Mit einer Marine über semantische Spitzfindigkeiten zu diskutieren, während sie die offiziellen Definitionen auf ihrer Seite hatte, erschien ihm nicht als ein nutzbringender Zeitvertreib, also akzeptierte Geary die Logik dahinter als gegeben und befasste sich lieber damit, den Marines dabei zuzusehen, wie sie die Wracks der Syndik-Schlachtschiffe durchkämmten. Ein paar Mal erlag er der Versuchung und zoomte Bilder von einem der Marines heran, um sich anzusehen, was vom jeweiligen Helmvisier übertragen wurde und exakt dem entsprach, was auch der Marine in dem Moment sah. Das Innere der Syndik-Schiffe sah immer gleich aus, überall bot sich die gleiche Verwüstung als Folge der Konfrontation mit der Allianz-Flotte. Sobald überlebende Syndik-Matrosen gefunden wurden, die mangels funktionierender Rettungskapseln nicht von Bord hatten gelangen können, bestanden die Marines darauf, die Syndiks aus den Wracks herauszuholen, was allerdings etwas völlig anderes war als eine Festnahme der Syndiks, wie General Carabali ihm versicherte.

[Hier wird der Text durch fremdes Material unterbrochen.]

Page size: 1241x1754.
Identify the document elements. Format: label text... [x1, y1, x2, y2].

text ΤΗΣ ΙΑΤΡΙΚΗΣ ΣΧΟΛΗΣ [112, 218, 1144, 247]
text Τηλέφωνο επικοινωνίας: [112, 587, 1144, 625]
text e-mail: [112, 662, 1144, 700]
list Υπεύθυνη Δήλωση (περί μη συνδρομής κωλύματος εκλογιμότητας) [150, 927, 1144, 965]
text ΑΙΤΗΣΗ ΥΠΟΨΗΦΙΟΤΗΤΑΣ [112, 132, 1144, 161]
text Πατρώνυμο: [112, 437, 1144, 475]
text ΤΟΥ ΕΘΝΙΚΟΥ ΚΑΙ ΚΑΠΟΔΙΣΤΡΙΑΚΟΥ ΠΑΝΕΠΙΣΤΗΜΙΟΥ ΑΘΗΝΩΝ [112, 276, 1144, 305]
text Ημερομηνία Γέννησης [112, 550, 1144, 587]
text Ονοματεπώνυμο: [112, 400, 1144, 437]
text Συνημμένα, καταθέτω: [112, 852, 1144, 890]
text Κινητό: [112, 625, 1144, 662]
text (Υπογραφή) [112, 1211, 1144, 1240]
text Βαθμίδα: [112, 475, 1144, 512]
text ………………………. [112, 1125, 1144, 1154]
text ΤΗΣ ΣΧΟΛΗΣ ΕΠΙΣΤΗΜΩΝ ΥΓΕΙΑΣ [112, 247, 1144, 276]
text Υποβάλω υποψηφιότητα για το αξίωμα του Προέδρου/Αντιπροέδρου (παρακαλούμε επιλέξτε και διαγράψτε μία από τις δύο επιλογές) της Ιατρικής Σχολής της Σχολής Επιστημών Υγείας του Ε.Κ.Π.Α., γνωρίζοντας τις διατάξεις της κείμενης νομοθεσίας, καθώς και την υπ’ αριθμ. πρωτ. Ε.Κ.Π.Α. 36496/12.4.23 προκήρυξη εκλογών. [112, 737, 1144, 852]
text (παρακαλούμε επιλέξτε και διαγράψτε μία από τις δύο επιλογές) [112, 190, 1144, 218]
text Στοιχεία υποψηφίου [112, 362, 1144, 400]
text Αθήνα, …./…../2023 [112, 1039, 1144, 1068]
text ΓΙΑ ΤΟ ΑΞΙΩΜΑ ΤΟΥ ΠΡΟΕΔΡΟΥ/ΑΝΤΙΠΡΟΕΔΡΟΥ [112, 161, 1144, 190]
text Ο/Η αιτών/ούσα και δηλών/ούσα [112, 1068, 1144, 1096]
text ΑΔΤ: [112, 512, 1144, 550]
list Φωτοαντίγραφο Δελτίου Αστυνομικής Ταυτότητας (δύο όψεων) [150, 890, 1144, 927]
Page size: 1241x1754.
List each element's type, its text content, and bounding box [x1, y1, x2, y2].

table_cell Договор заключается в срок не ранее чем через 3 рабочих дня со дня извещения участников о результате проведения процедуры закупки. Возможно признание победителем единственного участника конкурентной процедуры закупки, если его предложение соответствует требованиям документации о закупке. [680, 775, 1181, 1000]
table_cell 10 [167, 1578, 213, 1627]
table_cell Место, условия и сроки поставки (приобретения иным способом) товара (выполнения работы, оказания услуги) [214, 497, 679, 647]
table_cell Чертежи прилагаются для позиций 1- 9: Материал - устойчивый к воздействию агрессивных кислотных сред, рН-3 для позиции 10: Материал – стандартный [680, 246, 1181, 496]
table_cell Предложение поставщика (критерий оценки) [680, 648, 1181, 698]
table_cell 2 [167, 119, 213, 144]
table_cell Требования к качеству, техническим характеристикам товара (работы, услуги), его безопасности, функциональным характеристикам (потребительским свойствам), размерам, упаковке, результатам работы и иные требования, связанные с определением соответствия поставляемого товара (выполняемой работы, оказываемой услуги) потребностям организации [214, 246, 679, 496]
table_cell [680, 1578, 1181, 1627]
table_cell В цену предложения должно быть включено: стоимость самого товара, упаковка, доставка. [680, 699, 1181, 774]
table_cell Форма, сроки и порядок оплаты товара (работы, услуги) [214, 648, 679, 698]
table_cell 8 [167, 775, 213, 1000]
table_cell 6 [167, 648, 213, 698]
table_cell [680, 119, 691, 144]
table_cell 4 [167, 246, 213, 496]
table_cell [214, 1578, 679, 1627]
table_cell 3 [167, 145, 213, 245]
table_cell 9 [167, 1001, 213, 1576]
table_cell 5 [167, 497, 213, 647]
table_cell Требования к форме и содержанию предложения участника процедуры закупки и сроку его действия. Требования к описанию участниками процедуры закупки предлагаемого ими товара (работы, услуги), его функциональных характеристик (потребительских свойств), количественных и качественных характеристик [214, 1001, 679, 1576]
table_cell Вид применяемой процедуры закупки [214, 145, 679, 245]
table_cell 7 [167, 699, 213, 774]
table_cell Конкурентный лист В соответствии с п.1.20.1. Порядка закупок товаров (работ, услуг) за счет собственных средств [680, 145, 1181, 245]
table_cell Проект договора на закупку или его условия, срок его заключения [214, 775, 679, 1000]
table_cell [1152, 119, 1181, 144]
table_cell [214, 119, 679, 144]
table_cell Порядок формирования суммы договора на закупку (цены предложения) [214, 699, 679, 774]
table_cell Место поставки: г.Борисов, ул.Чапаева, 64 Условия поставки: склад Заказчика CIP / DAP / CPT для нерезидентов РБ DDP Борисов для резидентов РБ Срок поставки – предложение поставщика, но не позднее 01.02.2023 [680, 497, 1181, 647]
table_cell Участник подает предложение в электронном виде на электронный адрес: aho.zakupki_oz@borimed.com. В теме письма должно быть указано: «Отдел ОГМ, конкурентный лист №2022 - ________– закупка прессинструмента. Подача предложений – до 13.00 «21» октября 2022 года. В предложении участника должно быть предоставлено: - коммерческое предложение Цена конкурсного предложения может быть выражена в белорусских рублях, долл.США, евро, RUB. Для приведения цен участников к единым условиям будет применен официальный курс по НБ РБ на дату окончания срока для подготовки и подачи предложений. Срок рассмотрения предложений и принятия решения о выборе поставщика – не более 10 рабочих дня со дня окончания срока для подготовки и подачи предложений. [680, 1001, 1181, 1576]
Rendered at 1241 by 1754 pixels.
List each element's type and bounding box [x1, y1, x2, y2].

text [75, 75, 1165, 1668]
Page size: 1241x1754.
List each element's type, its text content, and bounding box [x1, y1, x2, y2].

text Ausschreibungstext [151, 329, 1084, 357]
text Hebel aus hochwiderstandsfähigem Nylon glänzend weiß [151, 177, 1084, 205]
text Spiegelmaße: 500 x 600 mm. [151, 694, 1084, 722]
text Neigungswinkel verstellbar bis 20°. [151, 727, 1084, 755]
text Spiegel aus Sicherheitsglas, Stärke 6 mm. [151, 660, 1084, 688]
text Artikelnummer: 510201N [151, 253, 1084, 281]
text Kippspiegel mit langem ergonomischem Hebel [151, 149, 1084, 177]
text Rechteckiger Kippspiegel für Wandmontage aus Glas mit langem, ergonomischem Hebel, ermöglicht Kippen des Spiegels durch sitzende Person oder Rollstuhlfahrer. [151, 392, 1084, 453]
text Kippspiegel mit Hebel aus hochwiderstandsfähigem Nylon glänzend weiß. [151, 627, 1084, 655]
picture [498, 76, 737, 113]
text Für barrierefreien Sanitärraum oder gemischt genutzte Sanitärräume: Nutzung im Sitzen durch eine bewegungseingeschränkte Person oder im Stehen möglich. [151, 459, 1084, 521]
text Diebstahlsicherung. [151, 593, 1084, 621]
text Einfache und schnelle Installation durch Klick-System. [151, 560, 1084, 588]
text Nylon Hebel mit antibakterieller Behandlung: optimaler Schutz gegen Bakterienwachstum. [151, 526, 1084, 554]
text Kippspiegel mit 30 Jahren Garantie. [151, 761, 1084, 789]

»Die meisten Systeme auf den Schlachtschiffen wurden zerstört, und alles, was noch funktionierte, wurde von den Syndiks gelöscht, bevor sie das Schiff aufgaben«, berichtete Carabali schließlich. »Aber die Fachidioten für Flottensystemcodes haben uns gesagt, dass diese außergewöhnlichen Würmer bei einer normalen Systemlöschung nicht gelöscht werden, und sie haben Recht behalten. An mehreren Stellen haben wir Spuren dieser Würmer gefunden.«

Also hatte Boyens ihnen keine Informationen über die Würmer der Aliens verschwiegen, den Syndiks war deren Existenz vielmehr tatsächlich nicht bekannt gewesen. »Welche Systeme waren betroffen?«

»Das können wir nicht so genau sagen«, räumte Carabali ein. »Die gegnerischen Schlachtschiffe sind so sehr in Mitleidenschaft gezogen worden, dass Funktionen durch Schadenskontrollroutinen automatisch über alle verfügbaren Prozessoren und internen Server und Netzwerke umgeleitet wurden. Als Folge davon können wir keine spezifischen Untersysteme mehr isolieren, die ursprünglich von den Würmern infiziert worden sind.«

»Danke, General. Hervorragende Arbeit.«

»Werden Sie noch mehr Arbeit für meine Marines haben, Sir? Irgendwo auf der Planetenoberfläche?«

»Ich weiß nicht, General. Sobald sich etwas ergibt, werde ich Sie sofort benachrichtigen.«

Geary rieb sich wieder die Augen und wünschte, er könnte sich mal für eine Weile richtig ausruhen. Er hatte sich zwar in sein Quartier zurückgezogen, doch das Abteil kam ihm eher wie eine Gefängniszelle vor, nicht wie eine Zuflucht. Wie lange würden die Politiker wohl noch verhandeln? Sie hatten CEO Boyens aus seiner Zelle geholt, damit er ihnen half. Das mochte ein gutes Zeichen sein, es konnte aber ebenso gut das Gegenteil davon bedeuten.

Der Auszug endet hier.